BACKGROUND
Atherosclerotic cerebrovascular disease could result in a great number of deaths and disabilities. However, it did not acquire enough attention. Up till now, less information, statistics, or clear consensus on the disease was revealed. Thus, no systematic concept datasets were released to help clinicians in the field to clarify the scope, assist research, and offer maximized value.
OBJECTIVE
The aims of this study were to (1) develop a comprehensive cross-lingual atherosclerotic cerebrovascular disease ontology. (2) describe the workflow, schema, and hierarchical structure, and the highlighted content of the ontology (3) design a brand-new rehabilitation ontology which was an important part overlooked in the existing ontologies (4) implement the evaluation of the proposed ontology (5) apply the proposed ontology to real-world scenarios and electronic health records to realize information retrieval, named entity recognition, novel expression discovery, and knowledge fusion.
METHODS
We implemented 9 steps based on the ontology development 101 methodologies combined with expert opinions.
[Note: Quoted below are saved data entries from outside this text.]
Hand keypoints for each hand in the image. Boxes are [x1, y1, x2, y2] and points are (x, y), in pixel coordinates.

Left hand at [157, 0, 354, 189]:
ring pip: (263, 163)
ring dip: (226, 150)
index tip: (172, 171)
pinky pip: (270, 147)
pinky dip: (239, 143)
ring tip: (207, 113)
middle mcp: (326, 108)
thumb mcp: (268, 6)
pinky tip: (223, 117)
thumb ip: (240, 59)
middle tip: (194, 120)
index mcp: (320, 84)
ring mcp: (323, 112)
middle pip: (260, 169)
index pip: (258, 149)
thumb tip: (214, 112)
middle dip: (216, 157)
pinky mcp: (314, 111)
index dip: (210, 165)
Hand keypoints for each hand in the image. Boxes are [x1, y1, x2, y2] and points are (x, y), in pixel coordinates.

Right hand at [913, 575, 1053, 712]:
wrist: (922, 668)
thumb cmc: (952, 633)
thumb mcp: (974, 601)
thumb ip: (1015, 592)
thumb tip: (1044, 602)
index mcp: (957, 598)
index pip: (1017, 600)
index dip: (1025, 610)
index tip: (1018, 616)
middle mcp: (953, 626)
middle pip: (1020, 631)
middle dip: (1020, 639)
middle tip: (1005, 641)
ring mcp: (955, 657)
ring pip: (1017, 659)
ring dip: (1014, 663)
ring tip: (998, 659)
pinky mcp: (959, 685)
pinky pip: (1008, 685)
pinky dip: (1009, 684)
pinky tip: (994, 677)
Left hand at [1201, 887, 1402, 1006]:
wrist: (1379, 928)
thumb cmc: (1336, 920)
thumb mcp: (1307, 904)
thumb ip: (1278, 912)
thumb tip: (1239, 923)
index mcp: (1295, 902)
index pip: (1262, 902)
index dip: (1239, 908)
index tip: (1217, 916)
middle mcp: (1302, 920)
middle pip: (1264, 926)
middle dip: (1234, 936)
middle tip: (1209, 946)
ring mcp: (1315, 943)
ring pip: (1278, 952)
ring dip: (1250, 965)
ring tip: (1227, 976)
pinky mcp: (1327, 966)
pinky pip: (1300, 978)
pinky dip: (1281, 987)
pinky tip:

The final ontology included clinical requirements collection and specification, background investigation and knowledge acquisition, ontology selection and reuse, scope identification, schema definition, concept extraction, concept extension, ontology verification, and ontology evaluation.
RESULTS
The current ontology included 10 top-level classes, respectively clinical manifestation, comorbidity, complication, diagnosis, model of atherosclerotic cerebrovascular disease, pathogenesis, prevention, rehabilitation, risk factor, and treatment. Totally, there are 1715 concepts in the 11-level ontology, covering 4588 Chinese terms, 6617 English terms, and 972 definitions. The ontology could be applied in real-world scenarios such as information retrieval, new expression discovery, named entity recognition, and knowledge fusion, and the use case proved that it could offer satisfying support to related medical scenarios.
CONCLUSIONS
The proposed ontology provided a clear set of cross-lingual concepts and terms with an explicit hierarchical structure, helping scientific researchers to quickly retrieve relevant medical literature, assisting data scientists to efficiently identify relevant contents in electronic health records, and providing a clear domain framework for academic reference.